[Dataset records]
····················

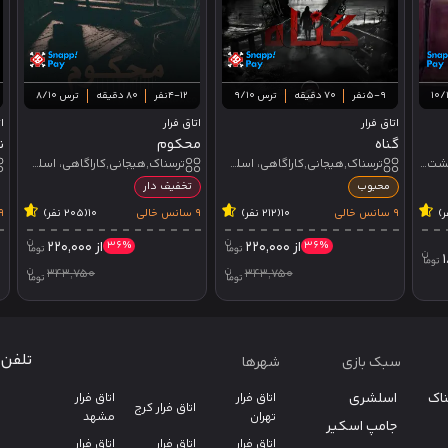
5-9نفر
70 دقیقه
ترس 9/10
4-12نفر
80 دقیقه
ترس 8/10
اتاق فرار
اتاق فرار
ا
گناه
محکوم
ن
هیجانی,اقتباسی,سینما وحشت، اسلشری,جامپ اسکیر
ترسناک,هیجانی,کاراگاهی، اسلشری,روحی_جنی,تئاتر تعاملی
ترسناک,هیجانی,کاراگاهی، اسلشری,روحی_جنی,تئاتر تعاملی
محبوب
تخفیف دار
9 سانس خالی
10
(212 نفر)
9 سانس خالی
10
(205 نفر)
9 سانس خ
36%
از
220,000
36%
از
220,000
343,750
343,750
تلفن 
سبک بازی
شهرها
ناک
اسلشری
اتاق فرار
اتاق فرار
اتاق فرار کرج
تهران
مشهد
جامپ اسکیر
اتاق فرار
اتاق فرار
اتاق فرار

····················

» Written task
With the pictures removed, please retype each record exactly.

» Answer to this task
5-9نفر
70 دقیقه
ترس 9/10
4-12نفر
80 دقیقه
ترس 8/10
اتاق فرار
اتاق فرار
ا
گناه
محکوم
ن
هیجانی,اقتباسی,سینما وحشت، اسلشری,جامپ اسکیر
ترسناک,هیجانی,کاراگاهی، اسلشری,روحی_جنی,تئاتر تعاملی
ترسناک,هیجانی,کاراگاهی، اسلشری,روحی_جنی,تئاتر تعاملی
محبوب
تخفیف دار
9 سانس خالی
10
(212 نفر)
9 سانس خالی
10
(205 نفر)
9 سانس خ
36%
از
220,000
36%
از
220,000
343,750
343,750
تلفن 
سبک بازی
شهرها
ناک
اسلشری
اتاق فرار
اتاق فرار
اتاق فرار کرج
تهران
مشهد
جامپ اسکیر
اتاق فرار
اتاق فرار
اتاق فرار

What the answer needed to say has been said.